I have nothing to do with studying the encryption method of the Ku dog cache file kgtemp, and I have nothing to do with kgtemp.
This post is original. For more information, see the source order.
A few days ago, I updated the cool dog that had been beaten in the Cold palace for a long time. After entering the room, I felt a tight chrysanthemum ----Test listening to the home must all enable music package (high product and lossless)Okay, WTF!
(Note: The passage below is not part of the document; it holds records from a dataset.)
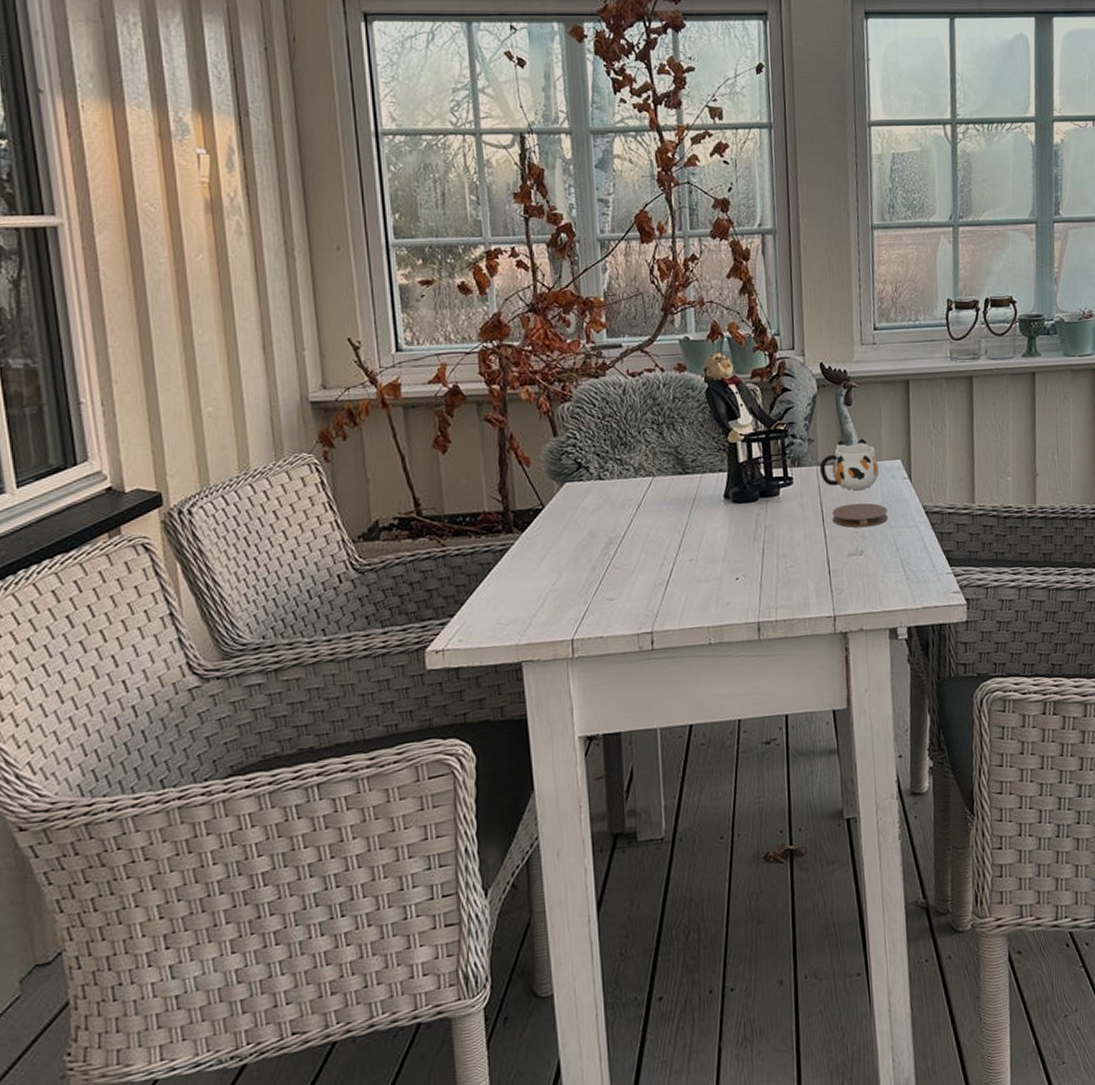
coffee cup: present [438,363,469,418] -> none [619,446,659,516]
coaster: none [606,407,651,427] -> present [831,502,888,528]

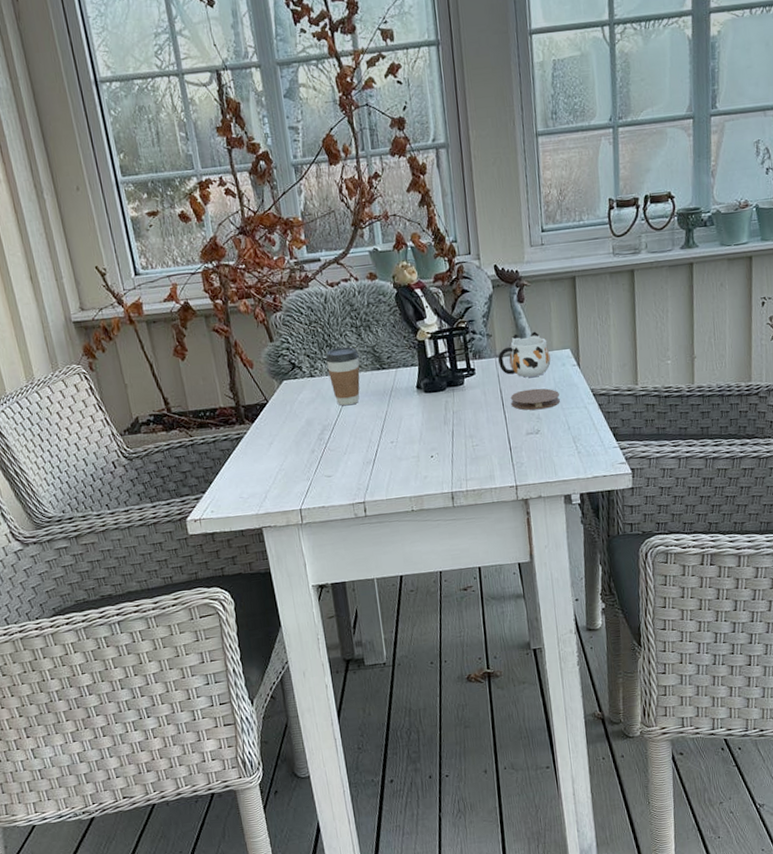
coffee cup: none [619,446,659,516] -> present [326,346,360,406]

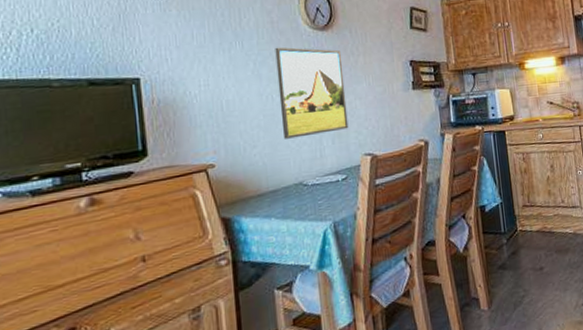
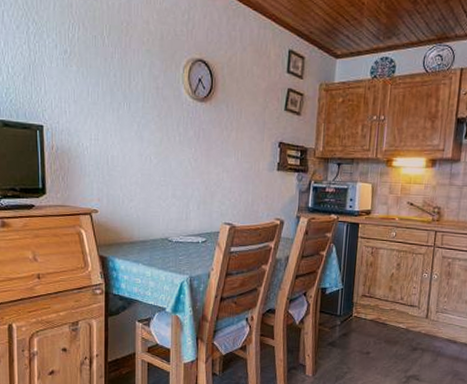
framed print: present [275,47,349,139] -> none [156,112,216,199]

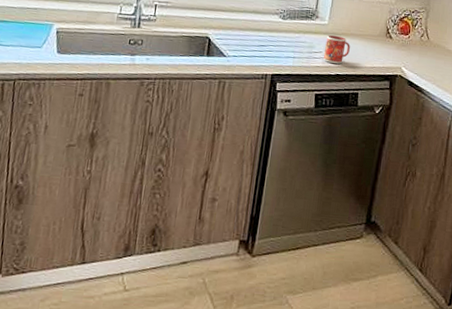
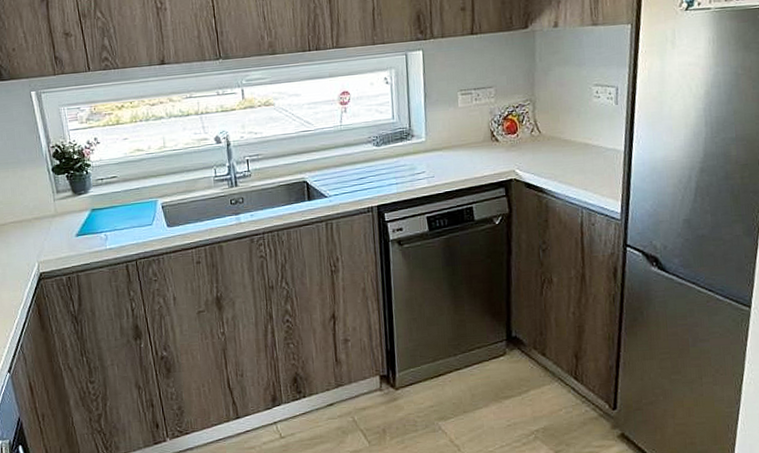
mug: present [323,35,350,64] -> none [427,151,455,182]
This means that the previous cache won't be able to hear any more. In line with the principle that haomu will not go back to the grass, he does not intend to downgrade it. the download of PJ is worried about being implanted with malicious code, fail
As a programmer, how can I be defeated by your tricks? You must have a color look!
Exploration
First, we compared the cached file and the downloaded mp3 file, and found that the cached file contains 1024 more bytes, and compared with several cached files, the first 1024 bytes are the same, it seems a blind eye, removing these 1024 bytes should be the original audio data.
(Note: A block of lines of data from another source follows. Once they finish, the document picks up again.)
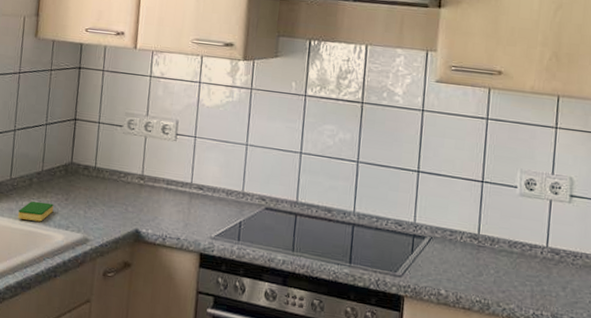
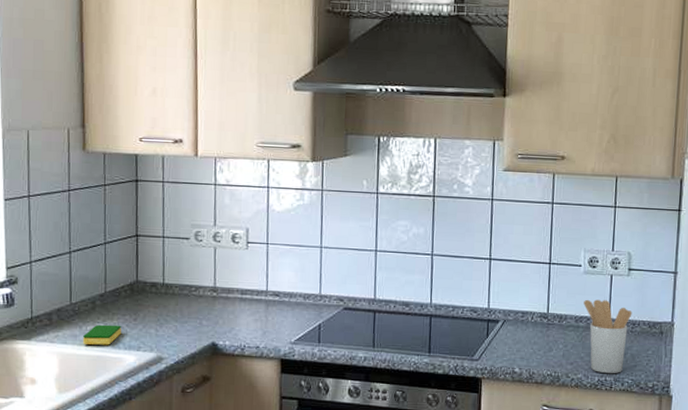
utensil holder: none [519,223,574,309] -> present [584,299,632,374]

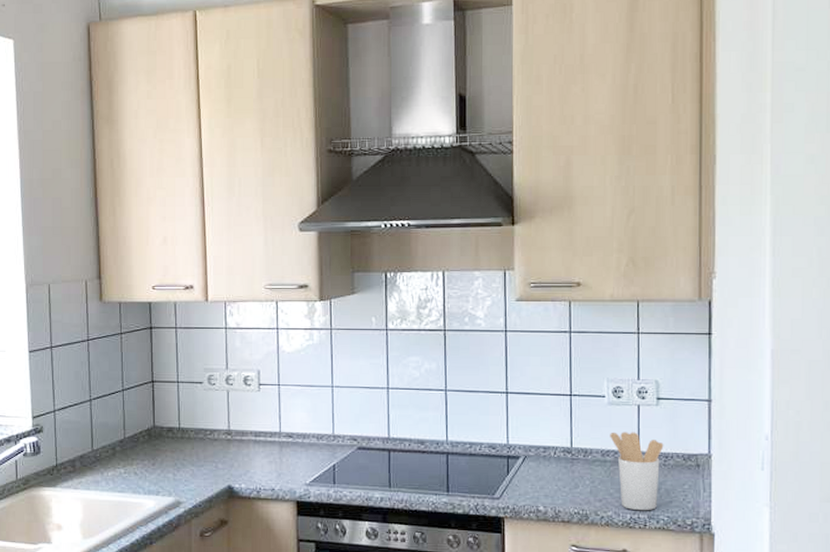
dish sponge: present [83,324,121,345] -> none [105,470,140,490]

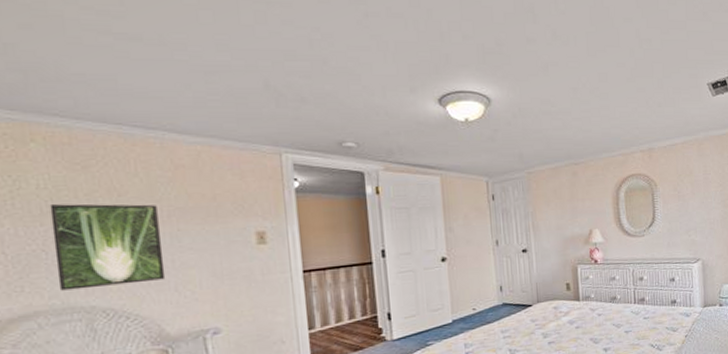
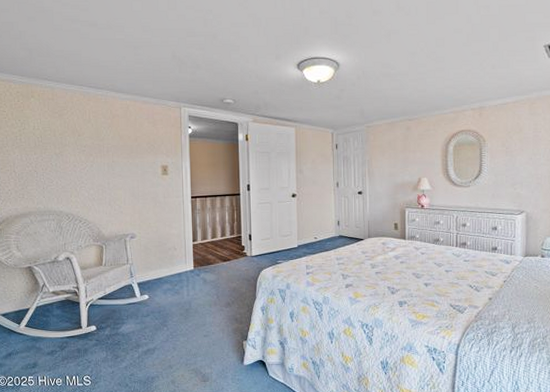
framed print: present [49,204,166,291] -> none [40,140,104,199]

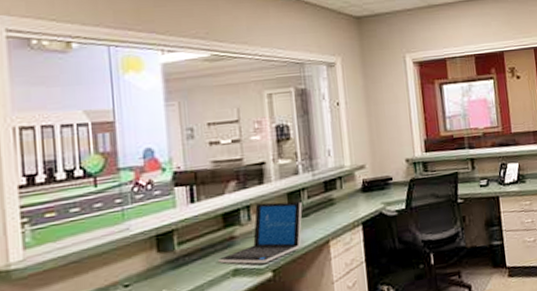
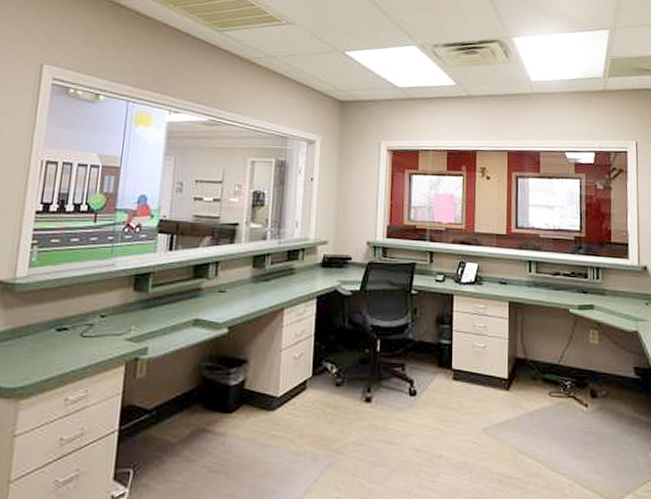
laptop: present [218,201,303,264] -> none [183,261,265,319]

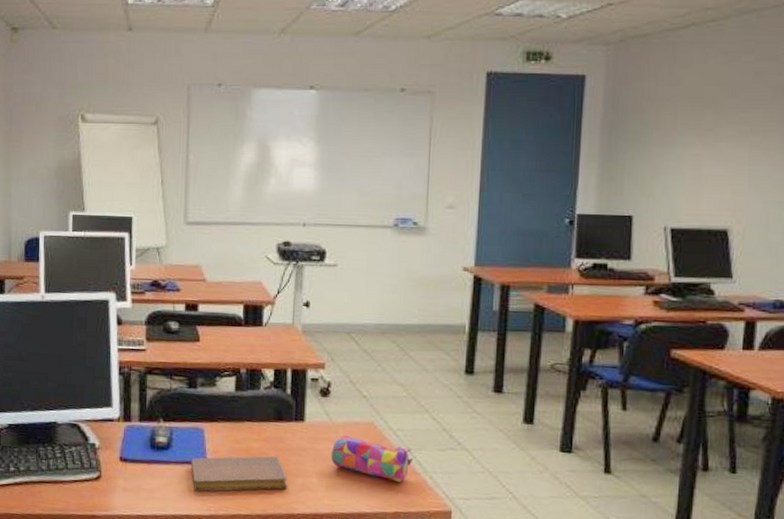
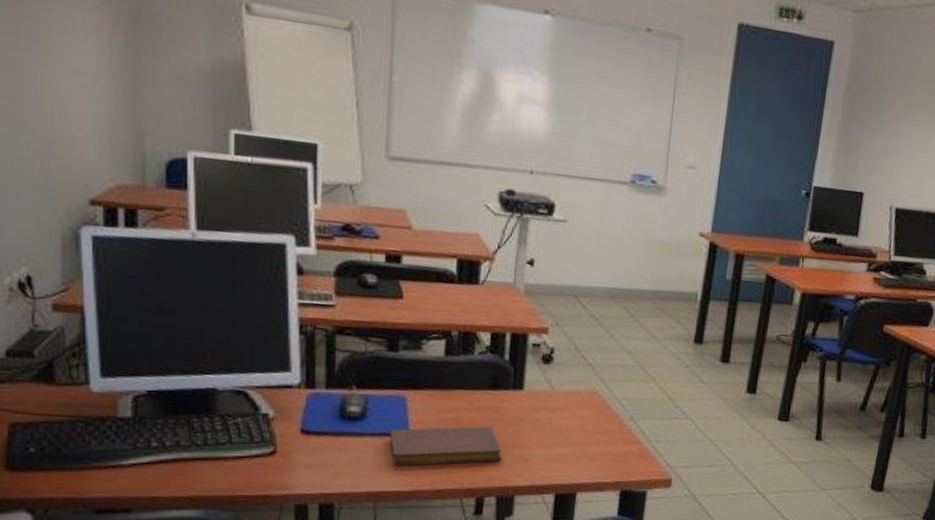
pencil case: present [330,435,413,482] -> none [550,404,637,452]

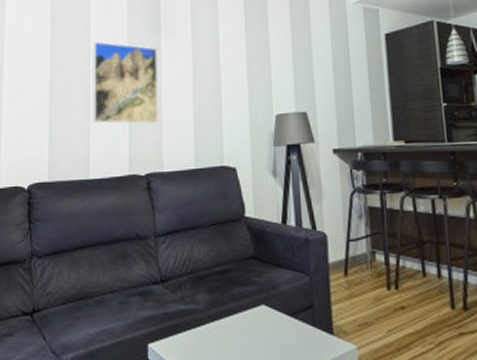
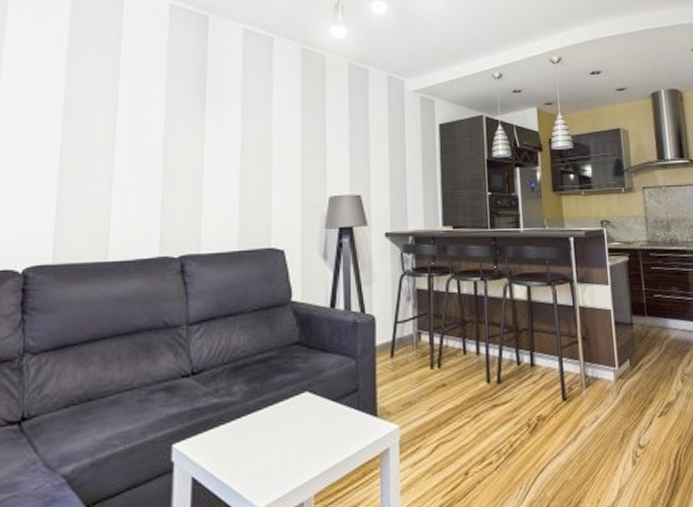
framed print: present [92,41,159,125] -> none [116,106,202,202]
Then the comparison before and after encryption:
We will find that a bunch of 0x55 values before encryption are converted into 0xA9 0xE9 0xDA 0x52 cycles. This indicates that 4-byte cyclic encryption is used, and then switched to a binary system.
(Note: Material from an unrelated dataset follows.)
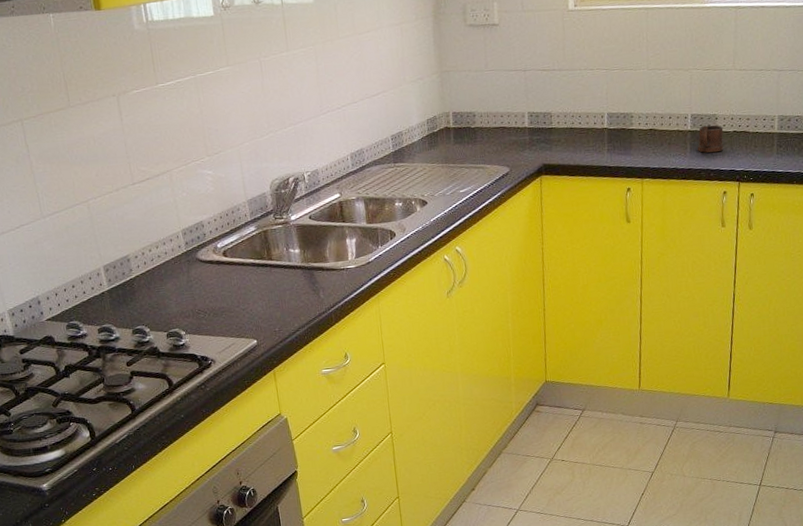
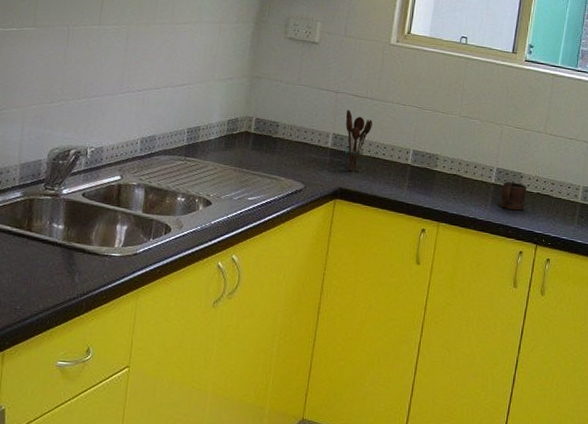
utensil holder: none [537,85,564,146] -> present [345,109,372,171]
0x55 0x55 0x55 0x55 01010101 01010101 01010101 before encryption
Encrypted 0xA9 0xE9 0xDA 0x52 10101001 11101001 11011010
Symmetric byte-based encryption operations also shift cyclically or change the number or take the opposite, but the above several sets of cyclic shift and take the opposite are not similar, assume that it is an odd or fixed number a B C D, and then fill in the blank question:
0x55 0x55 0x55 0x55 01010101 01010101
A B C D 11111100 10111100 10001111 00000111
0xA9 0xE9 0xDA 0x52 10101001 11101001 11011010
It is concluded that a B C D is 0xFC 0xBC 0x8F 0x07 respectively, and then the data at the beginning is verified:
0x49 0x44 0x33 0x03 01001001 01000100 00110011
Xor 0x3C 0xAC 0xEF 0x67 00111100 10101100 11101111
Encrypted 0x75 0xE8 0xDC 0x64 01110101 11101000 11011100
This time a B C D is 0x3C 0xAC 0xEF 0x67
Nana? Not fixed? WTF!
Both groups a B C D low 4 digits are C A F 7
It seems that the final result is calculated by xor, but the four-digit value is more complex.
Based on the nature of 0 xor X = X, I found a group of comparisons before and after 0 encryption,
0x00 0x00 0x00 0x00 00000000 00000000
Encrypted 0xAC 0xEC 0xDF 0x57 10101100 11101100 11011111 01010111
Then a B C D 4-bit high corresponds to 0xA 0xE 0xD 0x5
Verify with the data starting:
0x49 0x44 0x33 0x03 01001001 01000100 00110011
Xor 0xAC 0xEC 0xDF 0x57 10101100 11101100 11011111
Encrypted 0xE5 0xA8 0xEC 0x54 11100101 10101000 11101100
Still wrong, and found that as long as the number before encryption is 4 bits high = 4 bits low, the encrypted 4 bits are fixed as 0xA 0xE 0xD 0x5
Isn't this the 4-digit high 4-digit in xor? From (0 xor X = X) and (X xor X = 0), we can see that the 4-digit high algorithm should be like this:
Take the 4-bit high and 4-bit H and L of the input number respectively, and then take the 4-bit high of the xor. The result is Y = H xor L xor I.
Check the preceding three groups of data.
Verification Code
Now that the encryption algorithm has been guessed, verify the verification code to check whether the MD5 of the decrypted file is equal to the cached File Name:
Class Program {static void Main (string [] args) {byte [] key = {0xC, 0xC, 0xF, 0x7}; byte [] xor = {0xA, 0xE, 0xD, 0x5}; using (var input = new FileStream (@ "E: \ KuGou \ Temp \ 23799b6016c6e98365e5225f488dd7a. kgtemp ", FileMode. open, FileAccess. read) {var output = File. openWrite (@ "d: \ test.pdf"); // output file input. seek (1024, SeekOrigin. begin); // skip the header byte [] buffer = new byte [key. length]; int length; while (length = input. read (buffer, 0, buffer. length)> 0) {for (int I = 0; I <length; I ++) {var B = buffer [I]; var low = B & 0xf ^ key [I]; // the decrypted low 4-bit var high = (B> 4) ^ xor [I] ^ low & 0xf; // The decrypted high 4-bit buffer [I] = (byte) (high <4 | low);} output. write (buffer, 0, length);} output. close ();} Console. writeLine ("press any key to exit... "); Console. readKey ();}}
Result: The MD5 value of the output file is the same as that of the cache file.